Work request: The word "credits" marks the lines to keep; find each one in the data and copy it.
Start of Records for this task
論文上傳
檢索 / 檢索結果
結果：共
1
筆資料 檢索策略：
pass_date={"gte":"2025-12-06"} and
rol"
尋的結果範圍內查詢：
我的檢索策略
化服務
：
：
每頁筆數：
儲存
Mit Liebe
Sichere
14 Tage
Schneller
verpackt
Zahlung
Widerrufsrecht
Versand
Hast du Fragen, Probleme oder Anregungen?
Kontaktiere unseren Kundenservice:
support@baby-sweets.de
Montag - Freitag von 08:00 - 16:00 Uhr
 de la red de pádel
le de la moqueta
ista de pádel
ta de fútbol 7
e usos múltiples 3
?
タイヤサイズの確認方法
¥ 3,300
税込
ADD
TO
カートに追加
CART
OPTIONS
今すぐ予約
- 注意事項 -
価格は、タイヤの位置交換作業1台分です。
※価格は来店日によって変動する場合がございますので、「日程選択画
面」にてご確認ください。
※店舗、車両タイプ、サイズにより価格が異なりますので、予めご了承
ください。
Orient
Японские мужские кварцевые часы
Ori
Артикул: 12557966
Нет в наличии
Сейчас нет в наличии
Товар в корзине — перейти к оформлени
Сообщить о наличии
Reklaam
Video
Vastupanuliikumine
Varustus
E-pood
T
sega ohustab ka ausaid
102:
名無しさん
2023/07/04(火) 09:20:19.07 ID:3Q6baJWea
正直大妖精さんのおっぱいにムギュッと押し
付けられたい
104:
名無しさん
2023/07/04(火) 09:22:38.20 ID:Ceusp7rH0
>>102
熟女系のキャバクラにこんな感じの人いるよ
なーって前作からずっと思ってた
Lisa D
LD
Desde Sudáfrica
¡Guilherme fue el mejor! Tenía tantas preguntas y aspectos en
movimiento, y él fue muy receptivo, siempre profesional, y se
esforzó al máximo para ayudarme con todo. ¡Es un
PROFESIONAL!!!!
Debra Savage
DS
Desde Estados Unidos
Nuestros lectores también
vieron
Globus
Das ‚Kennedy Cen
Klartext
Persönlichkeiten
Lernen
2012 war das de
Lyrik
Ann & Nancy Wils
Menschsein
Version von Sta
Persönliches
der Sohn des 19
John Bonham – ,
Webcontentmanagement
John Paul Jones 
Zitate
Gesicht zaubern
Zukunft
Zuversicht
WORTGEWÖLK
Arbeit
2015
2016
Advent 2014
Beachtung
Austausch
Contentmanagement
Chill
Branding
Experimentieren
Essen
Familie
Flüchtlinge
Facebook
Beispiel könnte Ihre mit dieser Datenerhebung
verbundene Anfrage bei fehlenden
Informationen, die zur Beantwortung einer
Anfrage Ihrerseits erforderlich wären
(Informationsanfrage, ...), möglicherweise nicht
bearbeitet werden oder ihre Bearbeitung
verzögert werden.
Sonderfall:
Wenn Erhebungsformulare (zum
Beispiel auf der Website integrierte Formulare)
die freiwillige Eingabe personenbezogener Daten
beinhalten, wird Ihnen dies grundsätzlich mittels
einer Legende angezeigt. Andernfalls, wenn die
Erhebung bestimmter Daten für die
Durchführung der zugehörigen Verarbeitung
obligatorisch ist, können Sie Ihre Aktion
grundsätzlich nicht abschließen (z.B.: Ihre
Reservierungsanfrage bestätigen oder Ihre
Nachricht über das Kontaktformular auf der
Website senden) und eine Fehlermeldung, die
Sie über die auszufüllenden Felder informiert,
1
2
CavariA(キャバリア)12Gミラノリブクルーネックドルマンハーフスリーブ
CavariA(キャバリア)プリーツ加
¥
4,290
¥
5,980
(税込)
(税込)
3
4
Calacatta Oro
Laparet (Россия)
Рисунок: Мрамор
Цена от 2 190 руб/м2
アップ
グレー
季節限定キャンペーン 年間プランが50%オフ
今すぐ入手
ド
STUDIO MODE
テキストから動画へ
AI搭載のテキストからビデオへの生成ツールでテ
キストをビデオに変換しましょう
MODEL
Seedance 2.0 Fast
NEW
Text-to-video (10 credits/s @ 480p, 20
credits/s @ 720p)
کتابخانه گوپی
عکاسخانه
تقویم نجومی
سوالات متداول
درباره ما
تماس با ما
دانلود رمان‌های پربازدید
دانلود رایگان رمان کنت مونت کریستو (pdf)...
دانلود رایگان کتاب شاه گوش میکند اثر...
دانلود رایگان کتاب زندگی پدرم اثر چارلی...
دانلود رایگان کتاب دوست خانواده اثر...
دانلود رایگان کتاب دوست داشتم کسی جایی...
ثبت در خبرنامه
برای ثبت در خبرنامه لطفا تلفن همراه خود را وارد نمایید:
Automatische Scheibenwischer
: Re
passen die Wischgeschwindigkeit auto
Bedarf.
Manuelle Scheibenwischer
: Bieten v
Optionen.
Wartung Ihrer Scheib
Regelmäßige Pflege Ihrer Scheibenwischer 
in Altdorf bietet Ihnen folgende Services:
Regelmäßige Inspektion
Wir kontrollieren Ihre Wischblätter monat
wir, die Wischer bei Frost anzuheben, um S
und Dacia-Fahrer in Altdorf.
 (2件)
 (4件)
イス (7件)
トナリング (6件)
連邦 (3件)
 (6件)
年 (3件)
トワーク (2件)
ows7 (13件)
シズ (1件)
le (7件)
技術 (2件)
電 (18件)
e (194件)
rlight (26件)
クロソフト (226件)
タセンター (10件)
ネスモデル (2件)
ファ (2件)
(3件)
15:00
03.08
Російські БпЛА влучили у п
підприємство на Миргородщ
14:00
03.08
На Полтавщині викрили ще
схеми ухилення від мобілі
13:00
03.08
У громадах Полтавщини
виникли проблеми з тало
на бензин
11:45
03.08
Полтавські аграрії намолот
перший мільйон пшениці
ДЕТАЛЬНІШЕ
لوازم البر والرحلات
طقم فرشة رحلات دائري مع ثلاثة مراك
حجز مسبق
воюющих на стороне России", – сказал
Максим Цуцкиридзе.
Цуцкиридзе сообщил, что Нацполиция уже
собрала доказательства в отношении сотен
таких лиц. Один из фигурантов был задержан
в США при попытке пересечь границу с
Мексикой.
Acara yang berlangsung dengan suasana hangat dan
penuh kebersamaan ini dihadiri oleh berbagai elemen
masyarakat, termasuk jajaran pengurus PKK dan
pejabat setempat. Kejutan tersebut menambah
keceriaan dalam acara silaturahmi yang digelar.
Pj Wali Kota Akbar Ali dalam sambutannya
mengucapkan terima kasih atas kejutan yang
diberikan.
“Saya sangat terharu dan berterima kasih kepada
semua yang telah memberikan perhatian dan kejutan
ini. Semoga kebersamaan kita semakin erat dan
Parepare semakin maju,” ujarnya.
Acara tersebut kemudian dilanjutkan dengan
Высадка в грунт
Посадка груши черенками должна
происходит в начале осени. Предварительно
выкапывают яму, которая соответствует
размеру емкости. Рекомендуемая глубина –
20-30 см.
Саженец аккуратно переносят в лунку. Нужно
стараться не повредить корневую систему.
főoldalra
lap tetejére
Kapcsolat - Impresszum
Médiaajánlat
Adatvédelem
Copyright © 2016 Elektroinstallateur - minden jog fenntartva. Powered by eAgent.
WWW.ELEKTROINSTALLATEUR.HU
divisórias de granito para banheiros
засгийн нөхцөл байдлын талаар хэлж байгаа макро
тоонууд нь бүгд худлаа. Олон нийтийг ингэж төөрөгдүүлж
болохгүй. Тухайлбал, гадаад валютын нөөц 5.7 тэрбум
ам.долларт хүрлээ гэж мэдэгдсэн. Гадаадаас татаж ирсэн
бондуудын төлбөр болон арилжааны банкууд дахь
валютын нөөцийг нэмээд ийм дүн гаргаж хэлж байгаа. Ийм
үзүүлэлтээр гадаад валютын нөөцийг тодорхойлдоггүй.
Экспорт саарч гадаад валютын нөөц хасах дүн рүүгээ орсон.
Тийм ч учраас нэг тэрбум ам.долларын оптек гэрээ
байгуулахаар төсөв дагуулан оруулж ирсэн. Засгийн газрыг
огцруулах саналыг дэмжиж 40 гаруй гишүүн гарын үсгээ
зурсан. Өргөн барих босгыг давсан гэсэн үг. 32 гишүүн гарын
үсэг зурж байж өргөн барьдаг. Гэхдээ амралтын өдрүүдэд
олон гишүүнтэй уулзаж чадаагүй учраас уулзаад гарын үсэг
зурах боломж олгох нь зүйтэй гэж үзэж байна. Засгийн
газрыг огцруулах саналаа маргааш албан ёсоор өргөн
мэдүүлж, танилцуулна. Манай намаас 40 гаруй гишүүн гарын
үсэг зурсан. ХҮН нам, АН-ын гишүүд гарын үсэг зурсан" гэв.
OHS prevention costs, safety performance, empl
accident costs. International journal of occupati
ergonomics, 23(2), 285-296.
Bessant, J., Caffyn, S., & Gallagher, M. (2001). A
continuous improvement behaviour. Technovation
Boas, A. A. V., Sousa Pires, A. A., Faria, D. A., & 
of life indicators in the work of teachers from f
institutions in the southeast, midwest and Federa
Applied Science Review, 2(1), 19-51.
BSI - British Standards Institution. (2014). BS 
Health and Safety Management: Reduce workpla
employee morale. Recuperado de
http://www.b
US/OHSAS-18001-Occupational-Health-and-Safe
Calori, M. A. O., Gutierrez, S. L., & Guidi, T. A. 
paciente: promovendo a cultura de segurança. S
End of Records for this task
Completed exercise:
Text-to-video (10 credits/s @ 480p, 20
credits/s @ 720p)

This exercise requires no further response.